▶ [Problem statement]
Retype all the entries word for word, but omit the pictures.

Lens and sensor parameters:
• • • • •
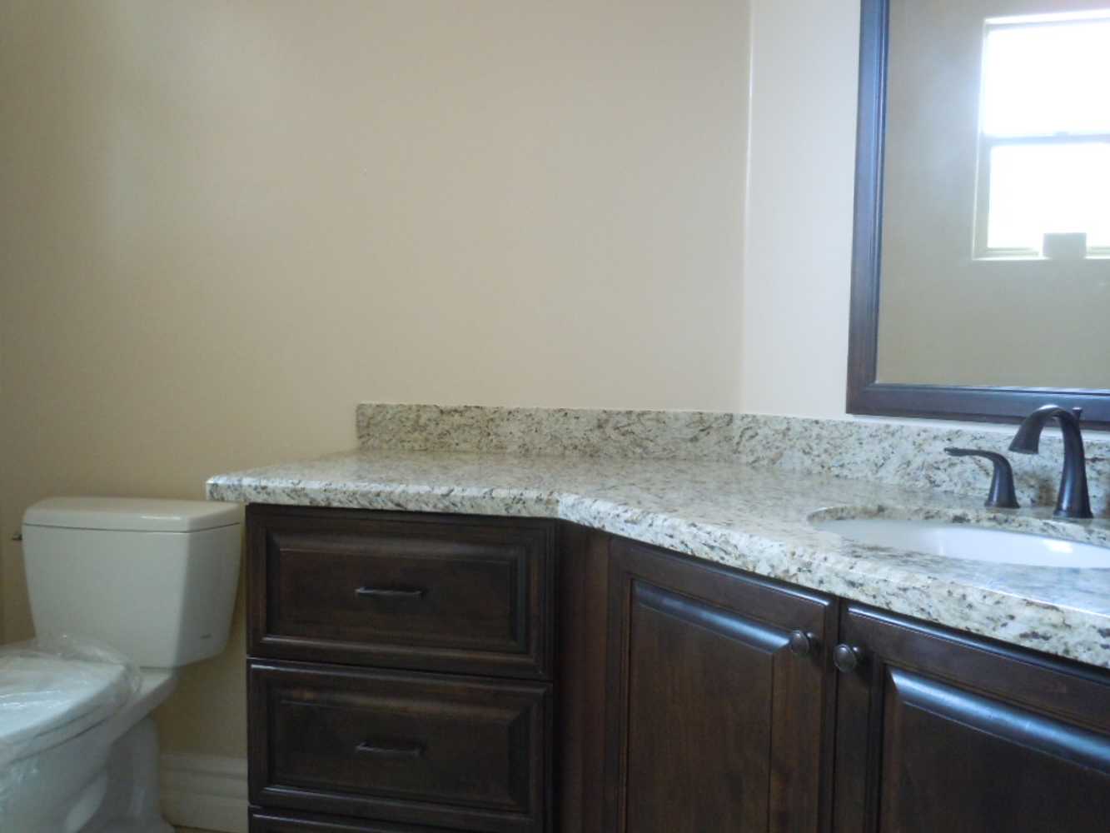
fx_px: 898
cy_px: 416
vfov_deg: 49.8
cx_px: 555
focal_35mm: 28
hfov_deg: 63.4
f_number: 3.7
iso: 400
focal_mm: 5
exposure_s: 1/25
• • • • •
▶ [Response area]
fx_px: 898
cy_px: 416
vfov_deg: 49.8
cx_px: 555
focal_35mm: 28
hfov_deg: 63.4
f_number: 3.7
iso: 400
focal_mm: 5
exposure_s: 1/25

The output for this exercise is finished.